Apo B secretion was directly measured by using primary hepatocytes from WT and KO mice. Hepatocytes of KO mice secreted a significantly less amount of ApoB than hepatocytes of WT mice. The decrease of ApoB secretion in hepatocytes of KO mice was more evident when 0.4 mM oleic acid was added to the culture medium. [Conclusion] The VLDL secretion in hepatocytes is known to be regulated mainly by posttrans-lational Venetoclax solubility dmso degradation of ApoB. The present study showed that UBXD8 plays a critical role in the regulation of VLDL secretion in mouse liver in vivo and that depletion of UBXD8 causes a decrease of VLDL secretion and steatosis.
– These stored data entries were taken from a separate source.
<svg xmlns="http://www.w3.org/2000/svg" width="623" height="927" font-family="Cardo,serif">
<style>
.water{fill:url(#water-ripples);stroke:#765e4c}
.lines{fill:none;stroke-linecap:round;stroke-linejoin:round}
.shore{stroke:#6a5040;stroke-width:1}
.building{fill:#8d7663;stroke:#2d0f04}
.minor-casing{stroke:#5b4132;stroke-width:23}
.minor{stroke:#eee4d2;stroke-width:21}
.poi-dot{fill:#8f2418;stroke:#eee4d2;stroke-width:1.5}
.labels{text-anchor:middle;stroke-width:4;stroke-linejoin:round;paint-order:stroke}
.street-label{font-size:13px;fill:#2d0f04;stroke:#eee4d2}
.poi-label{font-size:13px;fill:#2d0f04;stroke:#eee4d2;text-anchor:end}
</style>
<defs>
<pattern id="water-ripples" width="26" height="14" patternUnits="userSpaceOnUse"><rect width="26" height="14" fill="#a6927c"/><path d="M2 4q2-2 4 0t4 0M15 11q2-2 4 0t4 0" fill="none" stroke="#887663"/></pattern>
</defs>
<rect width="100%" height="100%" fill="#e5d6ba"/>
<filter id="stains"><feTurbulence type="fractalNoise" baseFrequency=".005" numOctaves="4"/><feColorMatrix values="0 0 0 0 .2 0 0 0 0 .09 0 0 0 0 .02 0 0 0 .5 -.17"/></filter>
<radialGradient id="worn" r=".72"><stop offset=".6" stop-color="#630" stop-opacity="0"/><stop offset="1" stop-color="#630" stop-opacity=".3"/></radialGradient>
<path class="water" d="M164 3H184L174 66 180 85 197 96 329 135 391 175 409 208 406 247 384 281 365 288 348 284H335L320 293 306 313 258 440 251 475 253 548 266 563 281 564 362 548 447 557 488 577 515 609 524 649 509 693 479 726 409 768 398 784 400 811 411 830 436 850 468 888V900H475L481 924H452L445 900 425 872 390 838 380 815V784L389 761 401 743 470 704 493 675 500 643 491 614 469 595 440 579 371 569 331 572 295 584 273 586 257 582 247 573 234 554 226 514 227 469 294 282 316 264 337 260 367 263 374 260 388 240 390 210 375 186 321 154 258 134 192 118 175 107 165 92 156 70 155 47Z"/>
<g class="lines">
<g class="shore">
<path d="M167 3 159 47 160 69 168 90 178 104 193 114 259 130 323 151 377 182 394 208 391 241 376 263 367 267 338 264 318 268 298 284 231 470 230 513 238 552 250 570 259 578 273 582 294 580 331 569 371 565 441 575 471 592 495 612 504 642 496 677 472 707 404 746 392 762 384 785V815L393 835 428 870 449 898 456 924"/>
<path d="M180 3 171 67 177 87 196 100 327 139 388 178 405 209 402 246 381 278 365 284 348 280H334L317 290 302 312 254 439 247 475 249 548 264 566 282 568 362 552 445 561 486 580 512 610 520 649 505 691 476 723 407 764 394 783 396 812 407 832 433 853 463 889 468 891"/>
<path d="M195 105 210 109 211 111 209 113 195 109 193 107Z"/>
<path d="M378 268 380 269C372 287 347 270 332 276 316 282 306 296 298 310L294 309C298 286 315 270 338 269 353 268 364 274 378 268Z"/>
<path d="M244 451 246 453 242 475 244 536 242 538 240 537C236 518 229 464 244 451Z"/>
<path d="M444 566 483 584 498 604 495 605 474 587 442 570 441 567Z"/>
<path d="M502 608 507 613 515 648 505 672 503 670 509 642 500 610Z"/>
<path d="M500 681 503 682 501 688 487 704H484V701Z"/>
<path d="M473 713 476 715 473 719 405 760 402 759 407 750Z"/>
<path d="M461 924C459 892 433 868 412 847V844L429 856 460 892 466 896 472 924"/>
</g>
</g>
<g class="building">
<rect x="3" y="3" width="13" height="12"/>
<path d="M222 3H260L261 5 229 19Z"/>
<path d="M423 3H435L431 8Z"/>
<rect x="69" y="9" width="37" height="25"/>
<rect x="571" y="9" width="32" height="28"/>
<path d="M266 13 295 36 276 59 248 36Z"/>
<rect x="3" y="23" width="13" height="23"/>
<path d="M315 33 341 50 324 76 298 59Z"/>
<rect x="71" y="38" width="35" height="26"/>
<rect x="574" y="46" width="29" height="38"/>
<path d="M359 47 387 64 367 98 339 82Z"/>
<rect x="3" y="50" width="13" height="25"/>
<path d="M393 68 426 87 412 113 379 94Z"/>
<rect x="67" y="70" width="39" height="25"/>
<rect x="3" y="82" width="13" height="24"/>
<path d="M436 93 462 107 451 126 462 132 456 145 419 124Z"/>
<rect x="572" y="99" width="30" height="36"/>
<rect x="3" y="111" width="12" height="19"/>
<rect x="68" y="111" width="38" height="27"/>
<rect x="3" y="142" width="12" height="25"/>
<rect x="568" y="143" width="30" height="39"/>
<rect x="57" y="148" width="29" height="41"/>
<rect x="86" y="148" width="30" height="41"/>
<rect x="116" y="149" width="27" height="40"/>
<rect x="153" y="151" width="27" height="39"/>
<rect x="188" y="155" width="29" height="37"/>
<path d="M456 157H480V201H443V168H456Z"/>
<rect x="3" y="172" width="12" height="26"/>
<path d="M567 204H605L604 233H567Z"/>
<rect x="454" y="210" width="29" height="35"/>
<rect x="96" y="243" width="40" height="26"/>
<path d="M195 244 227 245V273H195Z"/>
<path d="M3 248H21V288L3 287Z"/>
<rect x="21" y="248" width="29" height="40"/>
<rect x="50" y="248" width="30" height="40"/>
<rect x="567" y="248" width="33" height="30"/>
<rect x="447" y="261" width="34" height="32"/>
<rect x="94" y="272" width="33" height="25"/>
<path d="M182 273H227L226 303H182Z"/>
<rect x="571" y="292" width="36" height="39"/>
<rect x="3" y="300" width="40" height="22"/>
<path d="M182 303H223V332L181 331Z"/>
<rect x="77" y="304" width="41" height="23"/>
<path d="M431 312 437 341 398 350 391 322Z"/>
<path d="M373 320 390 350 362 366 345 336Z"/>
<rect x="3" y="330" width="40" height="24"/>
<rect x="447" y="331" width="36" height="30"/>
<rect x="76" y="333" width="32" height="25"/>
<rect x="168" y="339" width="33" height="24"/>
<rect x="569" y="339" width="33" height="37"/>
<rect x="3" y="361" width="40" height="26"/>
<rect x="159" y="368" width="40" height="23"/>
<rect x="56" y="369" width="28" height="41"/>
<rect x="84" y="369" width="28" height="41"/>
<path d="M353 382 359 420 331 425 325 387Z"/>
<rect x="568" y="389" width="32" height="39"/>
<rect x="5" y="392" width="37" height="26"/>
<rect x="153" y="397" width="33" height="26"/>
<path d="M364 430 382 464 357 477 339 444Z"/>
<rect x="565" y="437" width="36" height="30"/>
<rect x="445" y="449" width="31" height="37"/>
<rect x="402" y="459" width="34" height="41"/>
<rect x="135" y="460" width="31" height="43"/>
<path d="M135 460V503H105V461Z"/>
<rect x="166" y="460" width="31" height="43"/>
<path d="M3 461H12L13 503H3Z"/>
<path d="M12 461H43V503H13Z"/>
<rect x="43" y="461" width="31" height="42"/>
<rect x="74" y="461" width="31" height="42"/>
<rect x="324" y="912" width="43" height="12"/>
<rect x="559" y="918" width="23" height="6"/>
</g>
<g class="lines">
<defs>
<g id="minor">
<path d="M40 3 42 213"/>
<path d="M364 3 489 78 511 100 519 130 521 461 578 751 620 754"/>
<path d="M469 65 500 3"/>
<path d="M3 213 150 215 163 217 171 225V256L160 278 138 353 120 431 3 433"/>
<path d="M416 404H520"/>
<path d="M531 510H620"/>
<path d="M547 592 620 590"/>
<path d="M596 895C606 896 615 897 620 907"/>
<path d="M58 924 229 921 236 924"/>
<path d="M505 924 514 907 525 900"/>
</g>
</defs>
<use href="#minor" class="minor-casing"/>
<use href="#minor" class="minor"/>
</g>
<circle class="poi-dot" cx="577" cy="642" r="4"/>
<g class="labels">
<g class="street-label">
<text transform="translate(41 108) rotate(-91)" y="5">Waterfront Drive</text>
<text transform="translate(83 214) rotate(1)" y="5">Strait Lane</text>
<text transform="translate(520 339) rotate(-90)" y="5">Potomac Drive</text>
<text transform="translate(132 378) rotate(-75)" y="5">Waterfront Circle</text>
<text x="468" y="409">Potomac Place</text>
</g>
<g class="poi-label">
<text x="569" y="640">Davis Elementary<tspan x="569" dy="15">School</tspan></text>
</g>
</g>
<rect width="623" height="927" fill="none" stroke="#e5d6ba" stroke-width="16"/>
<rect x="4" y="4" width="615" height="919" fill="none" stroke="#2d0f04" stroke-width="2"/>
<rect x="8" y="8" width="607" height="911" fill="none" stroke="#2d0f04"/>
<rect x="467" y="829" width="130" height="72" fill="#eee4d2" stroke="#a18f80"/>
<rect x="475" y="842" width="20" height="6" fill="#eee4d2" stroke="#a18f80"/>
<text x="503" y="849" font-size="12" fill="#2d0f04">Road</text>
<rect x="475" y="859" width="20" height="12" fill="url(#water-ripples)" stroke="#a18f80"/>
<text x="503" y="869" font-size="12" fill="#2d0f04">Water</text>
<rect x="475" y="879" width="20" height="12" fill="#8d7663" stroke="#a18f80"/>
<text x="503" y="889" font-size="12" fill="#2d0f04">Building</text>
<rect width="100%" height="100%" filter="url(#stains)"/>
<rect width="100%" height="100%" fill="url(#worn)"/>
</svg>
Dinaciclib cell line Interestingly, UBXD8-KO mice on the high-fat diet showed

macrovesicular steatosis mainly in zone 1. This is in contrast with non-alcoholic fatty liver disease, which primarily presents steatosis in zone 3. The unique phenotype of UBXD8-KO mice warrants further studies to elucidate the mechanism behind steatosis. Disclosures: Hidemi Goto – Grant/Research Support: MSD, Roche, Bayer, Bristol-Myers, Eisai, Ajinomoto, Otsuka, Astra, Tanabe The following people have nothing to disclose: Norihiro Imai, Michitaka Suzuki, Yoji Ishizu, Teiji Kuzuya, Takashi Honda, Kazuhiko Hayashi, Masatoshi Ishi-gami, Toyoshi Fujimoto Background: see more Fatty liver is associated with ER stress and activation of the hepatic Unfolded Protein Response (UPR), including increased expression of the UPR regulator Xbp1s. Reduced hepatic expression of human XBP1s is associated with NASH compared to bland NAFLD (Gastro 2008) and feeding a high fat diet with high fructose (corn syrup equivalent) to mice has been shown to cause progressive steatohepatitis (AJP, 2011; AJP 2008). The aims of this study are to examine the role of Xbp1 in non-alcoholic fatty liver injury and fatty acid-induced cell injury. Methods: We have developed hepatocyte-specific Xbp1-deficient (Xbp1−/−) mice. A high fat western diet (AIN-76, TestDiet) and drinking

water with 55% fructose and 45% glucose (HFD/HF) (high fructose corn syrup equivalent) were fed to Xbp1−/− and Xbp1f/f control mice for 4 weeks. We performed RNA-Seq and real-time PCR on liver mRNA. We also assayed serum ALT, glucose, hepatic TG and histology. For in vitro study, we generated stable XBP1-knockdown Huh7 cells (Huh7/KD) and scramble Huh7 control cells (Huh7/SCR) and treated them with 400 palmitic acid (PA) for 24 hrs. Cell injury was measured by LDH and caspase 3/7 activity assays. Gene and protein expression was examined by real-time PCR and western blotting. Results: Xbp1−/− mice exhibited higher serum ALT levels 4 weeks after HFD/HF feeding compared to Xbp1f/f controls (70 ± 10 vs 23 ± 2 U/L, p<0.002).